Por décadas, o público ouviu Elvis Presley, mas poucos sabem o que Elvis Presley ouvia. Sua coleção pessoal de discos, preservada até hoje em Graceland, sua casa em Memphis, reúne mais de 2 mil singles e álbuns que revelam um apetite musical muito mais amplo do que o rock 'n' roll que o consagrou. Gospel, country, soul, jazz, música clássica, comédia e até música natalina dividem espaço nas estantes do Rei do Rock.
Segundo o site do museu da casa do cantor, o gospel ocupa uma parte expressiva da coleção. Elvis era fã declarado dos Blackwood Brothers, grupo do qual possuía álbuns como Paradise Island, Oh Happy Day e Hymn Sing (1956). Também guardava discos de Mahalia Jackson, The Stamps Quartet, The Mormon Tabernacle Choir e The Statesmen Quartet. A coleção natalina seguia a mesma diversidade: discos do Jackson 5, Johnny Mathis, Bing Crosby e The Temptations misturavam o sagrado e o popular do período de festas.
O lado country da coleção reflete amizades reais. Elvis tinha vários discos do amigo Johnny Cash, incluindo o clássico "I Walk the Line", além de álbuns de Merle Haggard, Patsy Cline e Hank Williams. Do lado do rock, possuía o disco de grandes sucessos do Dave Clark Five, Magical Mystery Tour, dos Beatles, e Eat a Peach, do Allman Brothers, além de singles como "Whole Lot of Shakin' Going On", de Jerry Lee Lewis, e "Hooked on a Feeling", de B.J. Thomas.
O R&B, o soul e o blues também tinham uma presença forte. Ray Charles aparece repetidamente na coleção, com singles como "Hit the Road, Jack" e "America the Beautiful". Elvis também possuía discos de B.B. King, James Brown, Aretha Franklin, Chuck Berry e Little Richard, além da versão original de "Hound Dog", de Big Mama Thornton, música que ele tornaria mundialmente famosa em sua própria versão. O apoio aos músicos de Memphis também era visível: ele guardava vários discos do selo STAX, incluindo King & Queen, de Otis Redding e Carla Thomas, e singles de Al Green.

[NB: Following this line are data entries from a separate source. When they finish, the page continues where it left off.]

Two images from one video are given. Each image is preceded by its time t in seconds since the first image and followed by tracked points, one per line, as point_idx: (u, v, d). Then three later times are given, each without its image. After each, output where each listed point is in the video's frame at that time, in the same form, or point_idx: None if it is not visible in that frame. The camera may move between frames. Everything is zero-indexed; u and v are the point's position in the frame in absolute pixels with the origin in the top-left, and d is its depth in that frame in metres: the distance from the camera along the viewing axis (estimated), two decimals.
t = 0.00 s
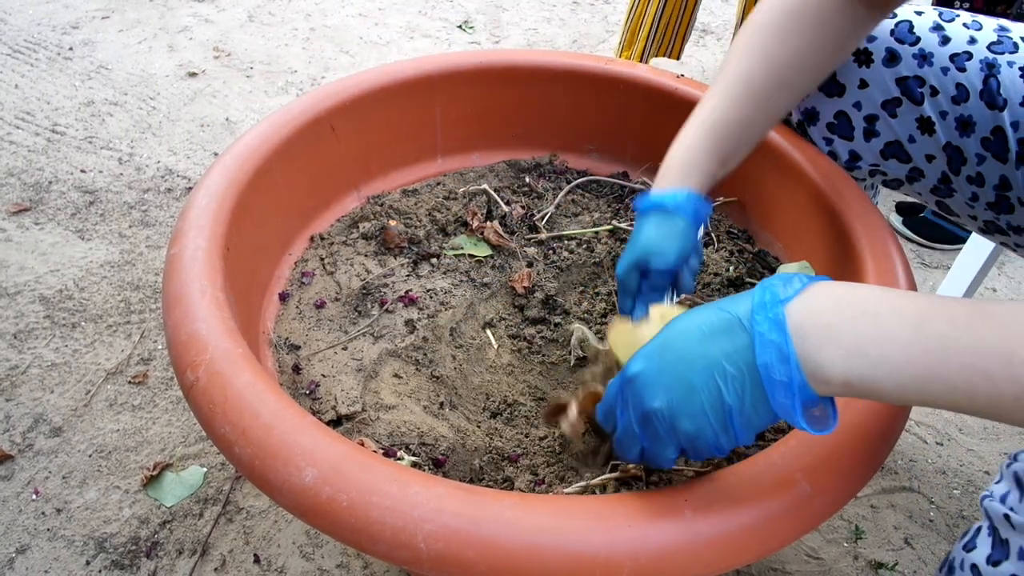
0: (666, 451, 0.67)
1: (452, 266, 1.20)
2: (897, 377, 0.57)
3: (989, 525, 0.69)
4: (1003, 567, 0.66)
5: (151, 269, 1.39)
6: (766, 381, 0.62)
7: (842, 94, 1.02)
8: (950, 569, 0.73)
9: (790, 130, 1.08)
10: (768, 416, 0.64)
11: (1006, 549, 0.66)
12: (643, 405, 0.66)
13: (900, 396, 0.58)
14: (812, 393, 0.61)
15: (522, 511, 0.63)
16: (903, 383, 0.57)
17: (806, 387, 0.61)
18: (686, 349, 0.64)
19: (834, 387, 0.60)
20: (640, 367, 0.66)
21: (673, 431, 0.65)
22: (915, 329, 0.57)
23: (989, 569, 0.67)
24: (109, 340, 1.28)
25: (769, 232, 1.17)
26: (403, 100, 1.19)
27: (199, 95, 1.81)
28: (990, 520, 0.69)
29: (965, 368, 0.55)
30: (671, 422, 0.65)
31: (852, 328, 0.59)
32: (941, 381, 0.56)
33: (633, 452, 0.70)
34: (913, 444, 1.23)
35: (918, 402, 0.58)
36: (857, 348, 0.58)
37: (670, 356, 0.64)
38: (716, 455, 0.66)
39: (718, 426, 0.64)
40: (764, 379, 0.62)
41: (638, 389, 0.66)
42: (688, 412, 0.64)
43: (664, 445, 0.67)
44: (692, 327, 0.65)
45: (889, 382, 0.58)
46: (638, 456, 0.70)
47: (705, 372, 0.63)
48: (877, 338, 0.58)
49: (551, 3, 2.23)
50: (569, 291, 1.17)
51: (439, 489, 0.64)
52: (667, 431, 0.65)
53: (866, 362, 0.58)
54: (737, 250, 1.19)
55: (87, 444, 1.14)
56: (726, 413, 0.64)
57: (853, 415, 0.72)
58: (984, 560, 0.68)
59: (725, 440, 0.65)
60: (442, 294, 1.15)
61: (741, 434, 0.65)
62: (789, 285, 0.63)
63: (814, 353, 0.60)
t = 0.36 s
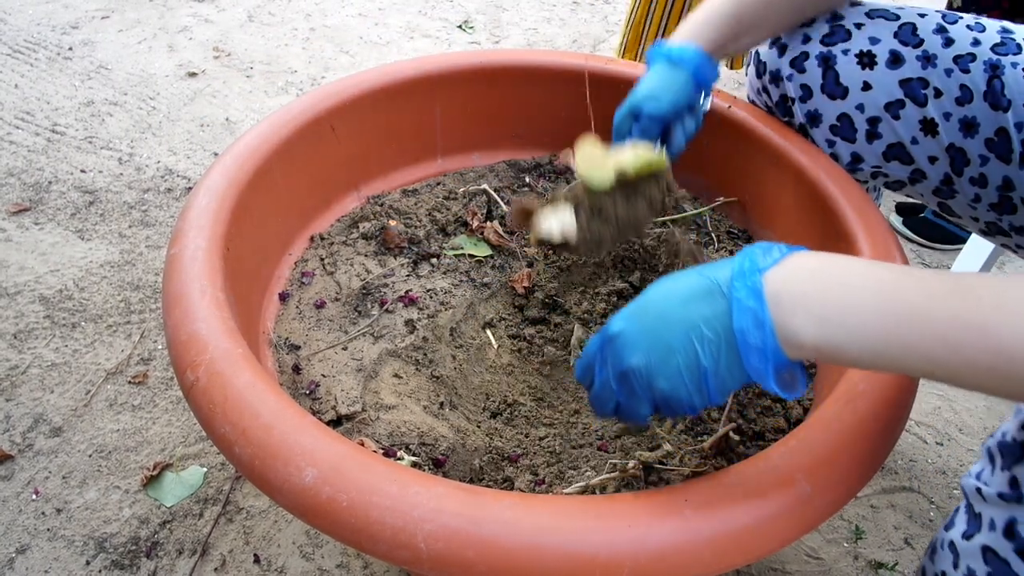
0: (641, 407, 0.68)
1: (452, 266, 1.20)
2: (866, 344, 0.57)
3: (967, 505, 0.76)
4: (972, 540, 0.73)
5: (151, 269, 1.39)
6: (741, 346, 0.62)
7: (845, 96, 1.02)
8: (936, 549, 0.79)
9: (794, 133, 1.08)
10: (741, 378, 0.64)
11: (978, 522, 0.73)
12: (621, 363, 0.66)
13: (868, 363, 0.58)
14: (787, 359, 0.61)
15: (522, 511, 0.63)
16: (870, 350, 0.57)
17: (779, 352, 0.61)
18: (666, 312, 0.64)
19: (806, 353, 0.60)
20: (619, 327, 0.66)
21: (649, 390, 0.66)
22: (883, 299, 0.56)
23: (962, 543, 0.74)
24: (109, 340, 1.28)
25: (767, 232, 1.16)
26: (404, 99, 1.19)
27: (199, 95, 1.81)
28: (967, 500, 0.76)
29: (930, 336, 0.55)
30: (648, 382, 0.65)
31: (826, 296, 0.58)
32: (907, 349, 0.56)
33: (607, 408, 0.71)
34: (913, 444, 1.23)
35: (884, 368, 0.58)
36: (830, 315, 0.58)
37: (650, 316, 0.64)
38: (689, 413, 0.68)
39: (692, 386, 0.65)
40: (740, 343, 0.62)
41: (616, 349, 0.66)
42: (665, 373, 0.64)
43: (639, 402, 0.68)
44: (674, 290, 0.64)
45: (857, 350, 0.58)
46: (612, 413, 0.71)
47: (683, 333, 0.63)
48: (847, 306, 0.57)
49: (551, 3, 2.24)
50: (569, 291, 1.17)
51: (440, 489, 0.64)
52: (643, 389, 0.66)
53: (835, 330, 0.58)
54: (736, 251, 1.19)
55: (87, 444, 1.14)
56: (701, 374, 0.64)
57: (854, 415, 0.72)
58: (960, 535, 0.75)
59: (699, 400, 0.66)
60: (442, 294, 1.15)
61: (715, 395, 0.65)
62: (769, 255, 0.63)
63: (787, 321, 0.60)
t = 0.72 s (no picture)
0: (610, 325, 0.74)
1: (453, 266, 1.20)
2: (823, 273, 0.60)
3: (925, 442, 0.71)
4: (929, 479, 0.68)
5: (151, 269, 1.39)
6: (707, 272, 0.67)
7: (868, 92, 0.98)
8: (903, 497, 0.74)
9: (796, 133, 1.09)
10: (705, 304, 0.69)
11: (934, 459, 0.68)
12: (596, 282, 0.72)
13: (824, 293, 0.61)
14: (750, 289, 0.66)
15: (522, 511, 0.63)
16: (827, 280, 0.61)
17: (741, 280, 0.65)
18: (641, 237, 0.70)
19: (765, 280, 0.64)
20: (598, 249, 0.72)
21: (619, 309, 0.72)
22: (842, 229, 0.60)
23: (922, 486, 0.69)
24: (109, 340, 1.28)
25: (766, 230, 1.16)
26: (404, 99, 1.19)
27: (199, 94, 1.80)
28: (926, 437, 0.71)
29: (883, 265, 0.58)
30: (618, 301, 0.71)
31: (787, 228, 0.62)
32: (862, 278, 0.59)
33: (578, 325, 0.77)
34: (914, 444, 1.23)
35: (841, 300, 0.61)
36: (789, 244, 0.62)
37: (626, 240, 0.71)
38: (654, 335, 0.73)
39: (658, 307, 0.70)
40: (707, 270, 0.67)
41: (593, 268, 0.72)
42: (634, 293, 0.70)
43: (609, 320, 0.74)
44: (652, 218, 0.70)
45: (815, 280, 0.61)
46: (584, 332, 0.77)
47: (654, 256, 0.69)
48: (806, 237, 0.61)
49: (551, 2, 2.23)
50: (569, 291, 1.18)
51: (440, 489, 0.64)
52: (613, 305, 0.72)
53: (792, 260, 0.62)
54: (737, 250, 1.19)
55: (87, 444, 1.14)
56: (667, 297, 0.69)
57: (854, 415, 0.72)
58: (921, 474, 0.70)
59: (665, 323, 0.71)
60: (442, 294, 1.15)
61: (679, 319, 0.70)
62: (741, 193, 0.68)
63: (750, 251, 0.64)
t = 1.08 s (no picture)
0: (610, 314, 0.80)
1: (453, 266, 1.20)
2: (805, 252, 0.66)
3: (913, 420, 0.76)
4: (915, 453, 0.73)
5: (153, 269, 1.39)
6: (696, 256, 0.72)
7: (882, 89, 0.98)
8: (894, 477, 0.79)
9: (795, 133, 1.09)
10: (696, 288, 0.74)
11: (917, 433, 0.73)
12: (595, 271, 0.78)
13: (808, 272, 0.67)
14: (735, 271, 0.71)
15: (522, 510, 0.63)
16: (810, 259, 0.66)
17: (727, 263, 0.71)
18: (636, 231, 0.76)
19: (751, 262, 0.69)
20: (597, 242, 0.78)
21: (618, 297, 0.78)
22: (819, 211, 0.66)
23: (908, 461, 0.74)
24: (111, 339, 1.28)
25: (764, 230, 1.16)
26: (404, 99, 1.20)
27: (201, 95, 1.81)
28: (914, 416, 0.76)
29: (860, 241, 0.64)
30: (616, 288, 0.77)
31: (770, 213, 0.68)
32: (841, 255, 0.65)
33: (580, 316, 0.83)
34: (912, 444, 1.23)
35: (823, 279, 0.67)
36: (773, 227, 0.67)
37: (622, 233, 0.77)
38: (650, 322, 0.78)
39: (652, 292, 0.75)
40: (695, 253, 0.72)
41: (592, 260, 0.78)
42: (629, 279, 0.76)
43: (609, 308, 0.80)
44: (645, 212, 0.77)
45: (798, 260, 0.67)
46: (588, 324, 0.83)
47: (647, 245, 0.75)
48: (788, 219, 0.67)
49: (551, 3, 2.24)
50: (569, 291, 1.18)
51: (440, 488, 0.65)
52: (611, 294, 0.78)
53: (778, 242, 0.67)
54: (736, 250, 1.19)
55: (89, 444, 1.14)
56: (660, 282, 0.75)
57: (853, 414, 0.72)
58: (908, 450, 0.75)
59: (659, 309, 0.76)
60: (442, 294, 1.15)
61: (672, 305, 0.75)
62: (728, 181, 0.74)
63: (738, 236, 0.69)
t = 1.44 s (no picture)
0: (611, 351, 0.81)
1: (452, 266, 1.20)
2: (810, 274, 0.67)
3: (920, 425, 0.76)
4: (921, 457, 0.73)
5: (151, 269, 1.39)
6: (697, 284, 0.74)
7: (886, 89, 0.98)
8: (898, 479, 0.79)
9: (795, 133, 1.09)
10: (700, 317, 0.75)
11: (925, 438, 0.73)
12: (595, 308, 0.79)
13: (816, 294, 0.68)
14: (738, 298, 0.72)
15: (522, 511, 0.63)
16: (816, 279, 0.67)
17: (730, 290, 0.72)
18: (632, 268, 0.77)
19: (755, 287, 0.70)
20: (595, 278, 0.79)
21: (619, 333, 0.78)
22: (820, 232, 0.67)
23: (914, 465, 0.74)
24: (109, 340, 1.28)
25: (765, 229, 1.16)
26: (403, 99, 1.19)
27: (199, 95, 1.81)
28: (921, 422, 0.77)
29: (863, 258, 0.65)
30: (618, 323, 0.78)
31: (769, 235, 0.69)
32: (846, 273, 0.66)
33: (581, 357, 0.83)
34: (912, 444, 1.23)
35: (832, 299, 0.68)
36: (773, 249, 0.69)
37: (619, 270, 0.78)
38: (654, 357, 0.79)
39: (655, 326, 0.76)
40: (697, 282, 0.74)
41: (591, 297, 0.79)
42: (631, 314, 0.77)
43: (611, 344, 0.80)
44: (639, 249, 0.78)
45: (804, 281, 0.68)
46: (590, 362, 0.83)
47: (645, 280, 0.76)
48: (790, 242, 0.68)
49: (550, 3, 2.23)
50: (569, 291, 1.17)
51: (439, 488, 0.64)
52: (613, 331, 0.79)
53: (782, 264, 0.68)
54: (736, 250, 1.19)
55: (87, 445, 1.14)
56: (663, 314, 0.76)
57: (853, 415, 0.72)
58: (914, 455, 0.75)
59: (664, 343, 0.78)
60: (441, 294, 1.15)
61: (676, 337, 0.77)
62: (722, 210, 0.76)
63: (739, 262, 0.71)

Fora do espectro estritamente musical, a coleção de Elvis guarda surpresas: um álbum de comédia de Cheech & Chong; discos com gravações de discursos de Martin Luther King Jr.; um disco de comédia de Bill Cosby; a trilha de West Side Story; e sinfonias de Mozart e Brahms. Ele também possuía o único álbum gravado pelo ator Charles Boyer, Where Does Love Go? — uma curiosidade entre tantos nomes do cancioneiro americano, que incluem Frank Sinatra, Nat King Cole, Roy Orbison e Duke Ellington. A coleção, hoje preservada na sala de TV de Graceland, funciona como um retrato íntimo de um homem cujos gostos musicais eram tão vastos quanto sua própria influência.